Chronique

Anja Lechner, François Couturier

Moderato Cantabile

Anja Lechner (cello), François Couturier (p)

Label / Distribution : ECM

« Je suis pourtant persuadé que ma musique pourrait être écoutée par un public très large. C’est vraiment une chose qui me tient à cœur : persuader le public et les organisateurs que cette musique n’est ni complexe ni réservée à un public d’esthètes. » Ainsi parlait François Couturier en 2004 à la fin d’une très riche interview sur Citizen Jazz. Il venait alors de publier un album solo, Un jour si blanc (ECM). Ce « pourtant » contient à peu près tout ce qu’il y aurait à dire autour de ce pianiste d’exception à la riche discographie, mais assez rare en concert. D’où la phrase quelque peu amère. Aujourd’hui sort Moderato cantabile, sa dernière œuvre, toujours chez ECM, mais cette fois avec la violoncelliste allemande Anja Lechner.
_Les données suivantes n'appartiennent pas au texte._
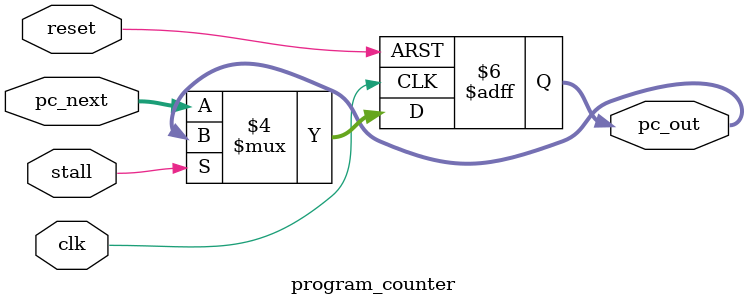
<source format=v>
module program_counter(
  	input  wire        clk,
  	input  wire        reset,
  	input  wire        stall,
  	input  wire [63:0] pc_next,
  	output reg  [63:0] pc_out
);

  	always @(posedge clk or posedge reset) begin
    		if (reset)
      			pc_out <= 64'b0;
    		else if (~stall)
      			pc_out <= pc_next;     // Hold PC during stall
    		else
      			pc_out <= pc_out;   // Hold PC during stall
  	end

endmodule


</source>
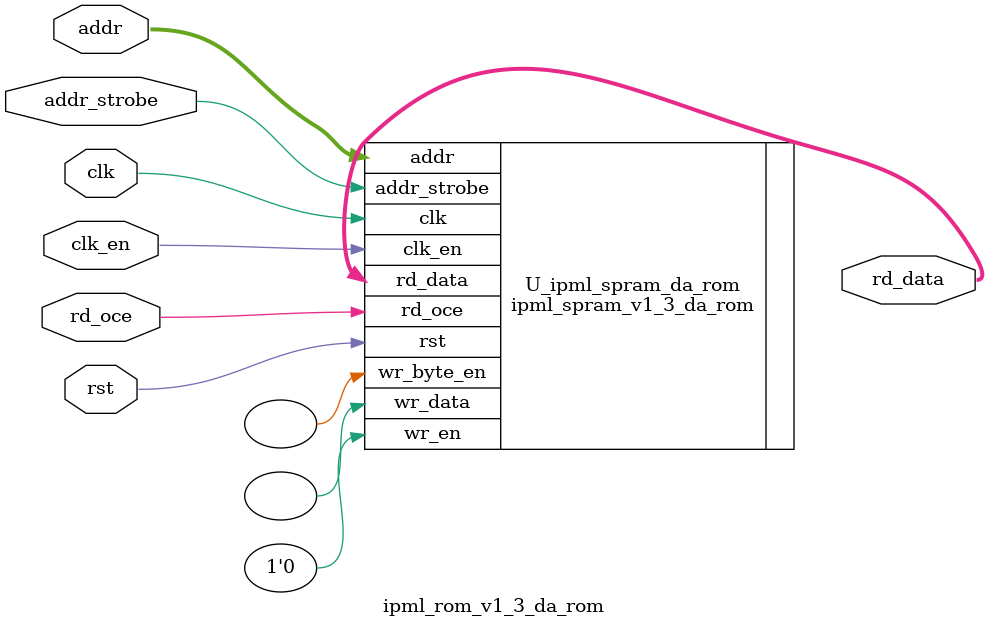
<source format=v>




module ipml_rom_v1_3_da_rom
 #(
    parameter  c_SIM_DEVICE     = "LOGOS"      ,
    parameter  c_ADDR_WIDTH     = 10           ,           //write address width  legal value:1~20 
    parameter  c_DATA_WIDTH     = 32           ,           //write data width     legal value:8~1152
    parameter  c_OUTPUT_REG     = 0            ,           //output register      legal value:1~20
    parameter  c_RD_OCE_EN      = 0            ,
    parameter  c_CLK_EN         = 0            ,
    parameter  c_ADDR_STROBE_EN = 0            ,
    parameter  c_RESET_TYPE     = "ASYNC_RESET",           //ASYNC_RESET_SYNC_RELEASE SYNC_RESET legal valve "ASYNC_RESET_SYNC_RELEASE" "SYNC_RESET" "ASYNC_RESET"
    parameter  c_POWER_OPT      = 0            ,           //0 :normal mode  1:low power mode legal value:0 or 1
    parameter  c_CLK_OR_POL_INV = 0            ,           //clk polarity invert for output register   legal value 1 or 0           
    parameter  c_INIT_FILE      = "NONE"       ,           //legal value:"NONE" or "initial file name"
    parameter  c_INIT_FORMAT    = "BIN"                   //initial data format   legal valve: "bin" or "hex"
    
 )
  (
   
    input  wire [c_ADDR_WIDTH-1 : 0]  addr        ,
    output wire [c_DATA_WIDTH-1 : 0]  rd_data     ,
    input  wire                       clk         ,
    input  wire                       clk_en      ,
    input  wire                       addr_strobe ,
    input  wire                       rst         ,
    input  wire                       rd_oce       
  );

//**********************************************************************************************************************************************   
    
//main code
//*************************************************************************************************************************************
//inner variables

ipml_spram_v1_3_da_rom
 #(
    .c_SIM_DEVICE     (c_SIM_DEVICE),
    .c_ADDR_WIDTH     (c_ADDR_WIDTH),           //write address width  legal value:1~20                              
    .c_DATA_WIDTH     (c_DATA_WIDTH),           //write data width     legal value:8~1152                            
    .c_OUTPUT_REG     (c_OUTPUT_REG),           //output register      legal value:1~20                              
    .c_RD_OCE_EN      (c_RD_OCE_EN),
    .c_ADDR_STROBE_EN (c_ADDR_STROBE_EN),
    .c_CLK_EN         (c_CLK_EN),
    .c_RESET_TYPE     (c_RESET_TYPE),           //legal valve "ASYNC_RESET_SYNC_RELEASE" "SYNC_RESET" "ASYNC_RESET"  
    .c_POWER_OPT      (c_POWER_OPT),            //0 :normal mode  1:low power mode legal value:0 or 1                 
    .c_CLK_OR_POL_INV (c_CLK_OR_POL_INV),       //clk polarity invert for output register legal value 1 or 0         
    .c_INIT_FILE      (c_INIT_FILE),            //legal value:"NONE" or "initial file name"                          
    .c_INIT_FORMAT    (c_INIT_FORMAT),          //initial data format   legal valve: "bin" or "hex"                  
    .c_WR_BYTE_EN     (0),                      //byte write enable    legal value: 0 or 1                            
    .c_BE_WIDTH       (8),                      //byte width legal value: 1~128
    .c_RAM_MODE       ("ROM"),
    .c_WRITE_MODE     ("NORMAL_WRITE")          //global reset enable  legal value 0 or 1                            
 )  U_ipml_spram_da_rom                       //"NORMAL_WRITE"; // TRANSPARENT_WRITE READ_BEFORE_WRITE             
  (
   
    .addr        (addr),
    .wr_data     (),
    .rd_data     (rd_data),
    .wr_en       (1'b0),
    .clk         (clk),
    .clk_en      (clk_en),
    .addr_strobe (addr_strobe),
    .rst         (rst),
    .wr_byte_en  (),
    .rd_oce      (rd_oce) 
  );
 

endmodule


</source>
Moderato cantabile. Rien à voir avec Marguerite Duras, son roman et le film du même nom tourné par Peter Brook. Ah mais, ce Brook n’a-t-il pas réalisé Rencontres avec des hommes remarquables (1979), titre de l’autobiographie d’un certain George Ivanovitch Gurdjieff ? Gurdjieff, n’a-t-il pas inspiré, sinon dicté sa musique à ce Thomas de Hartmann ? Bon sang, mais c’est bien sûr ! Énigme résolue, si énigme il y eut – mais le mystère reste entier quant à la musique elle-même… du moins jusqu’à ce qu’on l’écoute.

Ce disque rassemble trois morceaux de Couturier lui-même, trois autres du prolixe Catalan Federico Mompou (1893-1987) et un de l’ethno-musicologue et prêtre arménien Komitas (1869-1935). Au total donc, avec Gurdjieff, quatre sources d’inspiration que le pianiste et sa comparse au violoncelle magnifient par leurs arrangements, une unité stylistique liée à une forte puissance émotionnelle et à une subtile qualité d’interprétation.

François Couturier (né en 50) est évidemment très conscient de ce que son parcours musical a d’original, voire d’incongru : venu du classique, il rejoint en 1978 Jean-Paul Celea, qui joue alors au côté de Jacques Thollot (disparu début octobre), deux musiciens avec lesquels il maintiendra une étroite relation. Puis ce seront de riches collaborations avec Daniel Humair, François Jeanneau, Michel Portal, Didier Lockwood, Anouar Brahem. En 1980, il est gratifié du prix Django Reinhardt de l’Académie du Jazz. En 1981 et 1982, il intègre avec Celea les Translators de John McLaughlin. Par quel mystère le retrouve-t-on à la croisées de musiques « autres », si éloignées du jazz mais qui, cependant, continuent à en émaner, parce que dans la lignée de musiciens de jazz ? Des noms persistent : Debussy certainement, Ravel au loin, pas si loin, puis des Slaves – Chostakovitch, Scriabine ; sans cependant rien renier de Bach… ni de Coltrane. Le tournant, on peut le supposer, passe par le cinéma, celui de Tarkovski et sa mystique en noir et blanc, ses brumes propices à une musique de nostalgie et d’introspection. François Couturier serait-il un néo-romantique post-moderne ? Ne riez pas, sinon j’ajoute une couche de new age néo-classique… En fait, sa musique est inclassable ; au-delà de l’étiquetage, elle est.

Deux mots sur Gurdjieff (1877-1949), Gréco-Arménien débarqué en France en 1922 après d’incroyables et invérifiables pérégrinations dans le grand monde ésotérique musulman – Caucase, Moyen-Orient et Asie centrale – au cours desquelles il rencontre notamment des derviches qui l’initient au soufisme. Ce qui ne l’empêchera pas de mener ses affaires commerciales de marchand de tapis, entre autres formes de négoce plus ou moins louche. Fortement enrichi, il décide d’ouvrir à Paris (avec succursale à New York) un institut dédié à l’enseignement d’un « christianisme ésotérique », dont le un programme vise à atteindre « les plus hauts niveaux de conscience ». Le personnage, autant que ses méthodes et leur succès (notamment auprès des mouvements dits du « potentiel humain »), furent violemment contestés, souvent assimilés à des pratiques sectaires. Sa musique, transcrite, on l’a vu, par son ami Thomas de Hartmann, a intéressé quelques pianistes : Keith Jarrett lui a consacré un disque, Sacred Hymns (ECM, 1980), mais surtout, Alain Kremski en a enregistré l’intégrale en six CD (éd. Auvidis Valois, 1990). Anja Lechner (née en 1961) a également enregistré des œuvres de Gurdjieff avec le pianiste grec Vassilis Tsabropoulos (ECM, 2003).